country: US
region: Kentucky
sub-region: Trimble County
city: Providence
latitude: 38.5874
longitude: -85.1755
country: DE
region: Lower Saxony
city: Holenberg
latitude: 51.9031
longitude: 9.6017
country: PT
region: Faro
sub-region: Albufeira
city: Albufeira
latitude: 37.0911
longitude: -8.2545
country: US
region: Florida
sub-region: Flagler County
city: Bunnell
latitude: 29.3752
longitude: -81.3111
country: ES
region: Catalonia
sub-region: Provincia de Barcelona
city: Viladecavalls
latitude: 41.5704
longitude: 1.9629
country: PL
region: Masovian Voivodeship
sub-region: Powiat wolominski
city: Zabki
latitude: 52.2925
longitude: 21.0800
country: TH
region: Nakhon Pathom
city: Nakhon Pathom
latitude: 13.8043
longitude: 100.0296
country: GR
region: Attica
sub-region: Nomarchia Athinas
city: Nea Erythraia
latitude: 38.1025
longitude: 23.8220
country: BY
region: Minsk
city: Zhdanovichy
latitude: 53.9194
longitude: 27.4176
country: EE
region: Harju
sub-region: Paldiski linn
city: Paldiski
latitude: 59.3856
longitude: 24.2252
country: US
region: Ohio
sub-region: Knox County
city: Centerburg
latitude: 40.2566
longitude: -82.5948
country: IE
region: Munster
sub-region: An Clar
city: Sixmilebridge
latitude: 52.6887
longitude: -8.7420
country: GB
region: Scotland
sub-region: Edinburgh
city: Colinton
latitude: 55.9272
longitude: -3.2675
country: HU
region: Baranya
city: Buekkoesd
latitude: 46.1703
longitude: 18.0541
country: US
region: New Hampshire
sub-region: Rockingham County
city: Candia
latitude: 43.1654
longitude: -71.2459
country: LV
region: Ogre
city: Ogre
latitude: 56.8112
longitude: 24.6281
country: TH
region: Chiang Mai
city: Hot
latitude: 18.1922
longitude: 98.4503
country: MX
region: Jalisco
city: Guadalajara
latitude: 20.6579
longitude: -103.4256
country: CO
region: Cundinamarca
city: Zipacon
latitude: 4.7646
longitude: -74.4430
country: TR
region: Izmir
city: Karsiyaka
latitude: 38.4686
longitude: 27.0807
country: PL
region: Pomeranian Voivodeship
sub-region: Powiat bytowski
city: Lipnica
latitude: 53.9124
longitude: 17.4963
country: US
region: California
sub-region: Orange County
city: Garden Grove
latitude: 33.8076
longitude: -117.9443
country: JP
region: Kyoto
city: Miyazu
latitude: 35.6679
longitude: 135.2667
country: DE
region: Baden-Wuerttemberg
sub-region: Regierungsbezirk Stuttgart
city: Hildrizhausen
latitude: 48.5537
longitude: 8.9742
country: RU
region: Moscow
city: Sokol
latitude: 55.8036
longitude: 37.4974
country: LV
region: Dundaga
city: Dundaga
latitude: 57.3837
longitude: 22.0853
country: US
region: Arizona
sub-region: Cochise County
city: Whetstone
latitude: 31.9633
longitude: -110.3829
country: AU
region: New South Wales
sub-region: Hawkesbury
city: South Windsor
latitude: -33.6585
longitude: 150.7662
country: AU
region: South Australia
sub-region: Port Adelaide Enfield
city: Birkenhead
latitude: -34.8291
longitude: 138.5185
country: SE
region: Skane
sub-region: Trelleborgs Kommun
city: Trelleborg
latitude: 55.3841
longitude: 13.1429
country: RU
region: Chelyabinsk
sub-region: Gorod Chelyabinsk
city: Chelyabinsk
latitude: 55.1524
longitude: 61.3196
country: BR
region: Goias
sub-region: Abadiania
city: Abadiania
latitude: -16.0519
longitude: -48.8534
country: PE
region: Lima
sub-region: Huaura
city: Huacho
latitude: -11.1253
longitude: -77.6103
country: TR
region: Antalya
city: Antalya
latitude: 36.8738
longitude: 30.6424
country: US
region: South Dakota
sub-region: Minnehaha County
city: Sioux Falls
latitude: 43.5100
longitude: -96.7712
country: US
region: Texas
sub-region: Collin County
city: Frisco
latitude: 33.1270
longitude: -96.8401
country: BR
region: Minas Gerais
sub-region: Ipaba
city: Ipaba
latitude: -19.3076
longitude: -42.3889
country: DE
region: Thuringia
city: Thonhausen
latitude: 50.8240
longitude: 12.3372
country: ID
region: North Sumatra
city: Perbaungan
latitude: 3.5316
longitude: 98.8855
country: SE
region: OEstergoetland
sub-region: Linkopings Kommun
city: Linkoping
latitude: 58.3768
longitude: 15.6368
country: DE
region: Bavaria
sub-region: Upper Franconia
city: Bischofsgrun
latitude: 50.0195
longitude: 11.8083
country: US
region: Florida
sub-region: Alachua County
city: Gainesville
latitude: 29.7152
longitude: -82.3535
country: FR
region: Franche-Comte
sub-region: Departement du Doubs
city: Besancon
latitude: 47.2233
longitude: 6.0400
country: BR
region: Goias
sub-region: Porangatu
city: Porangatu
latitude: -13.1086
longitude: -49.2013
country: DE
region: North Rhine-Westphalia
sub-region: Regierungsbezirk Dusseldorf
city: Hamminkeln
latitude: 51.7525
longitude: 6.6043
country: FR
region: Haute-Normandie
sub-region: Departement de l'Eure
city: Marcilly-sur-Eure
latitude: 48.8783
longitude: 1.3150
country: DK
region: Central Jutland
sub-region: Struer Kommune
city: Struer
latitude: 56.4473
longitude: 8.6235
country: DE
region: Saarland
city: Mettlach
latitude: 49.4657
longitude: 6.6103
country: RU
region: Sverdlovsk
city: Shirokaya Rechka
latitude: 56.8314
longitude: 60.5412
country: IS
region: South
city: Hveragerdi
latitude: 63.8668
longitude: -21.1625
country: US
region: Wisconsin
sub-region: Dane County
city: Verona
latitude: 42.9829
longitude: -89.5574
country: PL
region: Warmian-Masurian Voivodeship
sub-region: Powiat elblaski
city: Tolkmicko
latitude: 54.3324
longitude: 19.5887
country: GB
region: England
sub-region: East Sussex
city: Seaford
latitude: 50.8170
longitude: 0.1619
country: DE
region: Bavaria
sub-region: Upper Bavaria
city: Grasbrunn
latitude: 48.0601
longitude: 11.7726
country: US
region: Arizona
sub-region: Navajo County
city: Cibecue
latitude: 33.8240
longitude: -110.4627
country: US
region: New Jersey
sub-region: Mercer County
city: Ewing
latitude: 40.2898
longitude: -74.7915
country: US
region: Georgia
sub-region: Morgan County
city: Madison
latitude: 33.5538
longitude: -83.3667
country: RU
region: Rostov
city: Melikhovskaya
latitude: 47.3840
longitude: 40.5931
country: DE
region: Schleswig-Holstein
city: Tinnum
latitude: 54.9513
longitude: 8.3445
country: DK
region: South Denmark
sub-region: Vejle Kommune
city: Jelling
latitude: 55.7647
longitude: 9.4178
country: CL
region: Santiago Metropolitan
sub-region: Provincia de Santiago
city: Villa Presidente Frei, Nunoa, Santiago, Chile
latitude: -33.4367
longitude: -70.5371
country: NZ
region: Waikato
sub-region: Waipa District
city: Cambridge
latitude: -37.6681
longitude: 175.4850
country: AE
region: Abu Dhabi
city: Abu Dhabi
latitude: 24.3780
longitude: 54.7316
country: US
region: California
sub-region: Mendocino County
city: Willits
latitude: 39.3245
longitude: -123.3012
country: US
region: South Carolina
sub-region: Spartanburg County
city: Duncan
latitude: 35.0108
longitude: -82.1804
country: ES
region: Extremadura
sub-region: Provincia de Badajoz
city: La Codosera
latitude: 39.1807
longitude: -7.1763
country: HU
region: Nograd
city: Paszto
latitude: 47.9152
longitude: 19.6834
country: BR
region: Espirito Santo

---*---

What to do:
Copy the lines of the records from the line with "longitude: -83.3667" to the line with "longitude: 9.4178", keeping both of those lines.

Result below:
longitude: -83.3667
country: RU
region: Rostov
city: Melikhovskaya
latitude: 47.3840
longitude: 40.5931
country: DE
region: Schleswig-Holstein
city: Tinnum
latitude: 54.9513
longitude: 8.3445
country: DK
region: South Denmark
sub-region: Vejle Kommune
city: Jelling
latitude: 55.7647
longitude: 9.4178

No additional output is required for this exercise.